Instructions for the task: Print the material underneath in full, keeping every line exactly as it is.
Top of Given data
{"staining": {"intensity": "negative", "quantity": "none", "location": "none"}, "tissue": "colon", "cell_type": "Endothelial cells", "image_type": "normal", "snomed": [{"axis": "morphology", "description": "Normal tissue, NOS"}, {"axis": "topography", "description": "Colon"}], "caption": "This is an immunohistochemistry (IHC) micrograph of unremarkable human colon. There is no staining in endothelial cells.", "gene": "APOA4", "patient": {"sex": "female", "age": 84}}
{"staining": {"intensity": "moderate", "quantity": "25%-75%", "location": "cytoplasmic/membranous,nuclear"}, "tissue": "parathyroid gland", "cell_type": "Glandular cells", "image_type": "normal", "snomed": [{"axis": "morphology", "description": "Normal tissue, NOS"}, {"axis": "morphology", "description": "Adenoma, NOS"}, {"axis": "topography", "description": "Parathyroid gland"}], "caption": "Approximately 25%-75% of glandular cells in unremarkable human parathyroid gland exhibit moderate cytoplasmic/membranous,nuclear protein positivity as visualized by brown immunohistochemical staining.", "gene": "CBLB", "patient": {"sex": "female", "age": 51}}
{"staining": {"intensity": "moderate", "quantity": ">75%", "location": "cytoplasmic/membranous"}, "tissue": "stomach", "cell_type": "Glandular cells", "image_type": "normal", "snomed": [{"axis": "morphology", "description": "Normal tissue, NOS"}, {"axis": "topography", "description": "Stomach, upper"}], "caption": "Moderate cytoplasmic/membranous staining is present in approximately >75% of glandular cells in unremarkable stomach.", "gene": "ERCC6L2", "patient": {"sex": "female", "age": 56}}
Bottom of Given data
Result of the task:
{"staining": {"intensity": "negative", "quantity": "none", "location": "none"}, "tissue": "colon", "cell_type": "Endothelial cells", "image_type": "normal", "snomed": [{"axis": "morphology", "description": "Normal tissue, NOS"}, {"axis": "topography", "description": "Colon"}], "caption": "This is an immunohistochemistry (IHC) micrograph of unremarkable human colon. There is no staining in endothelial cells.", "gene": "APOA4", "patient": {"sex": "female", "age": 84}}
{"staining": {"intensity": "moderate", "quantity": "25%-75%", "location": "cytoplasmic/membranous,nuclear"}, "tissue": "parathyroid gland", "cell_type": "Glandular cells", "image_type": "normal", "snomed": [{"axis": "morphology", "description": "Normal tissue, NOS"}, {"axis": "morphology", "description": "Adenoma, NOS"}, {"axis": "topography", "description": "Parathyroid gland"}], "caption": "Approximately 25%-75% of glandular cells in unremarkable human parathyroid gland exhibit moderate cytoplasmic/membranous,nuclear protein positivity as visualized by brown immunohistochemical staining.", "gene": "CBLB", "patient": {"sex": "female", "age": 51}}
{"staining": {"intensity": "moderate", "quantity": ">75%", "location": "cytoplasmic/membranous"}, "tissue": "stomach", "cell_type": "Glandular cells", "image_type": "normal", "snomed": [{"axis": "morphology", "description": "Normal tissue, NOS"}, {"axis": "topography", "description": "Stomach, upper"}], "caption": "Moderate cytoplasmic/membranous staining is present in approximately >75% of glandular cells in unremarkable stomach.", "gene": "ERCC6L2", "patient": {"sex": "female", "age": 56}}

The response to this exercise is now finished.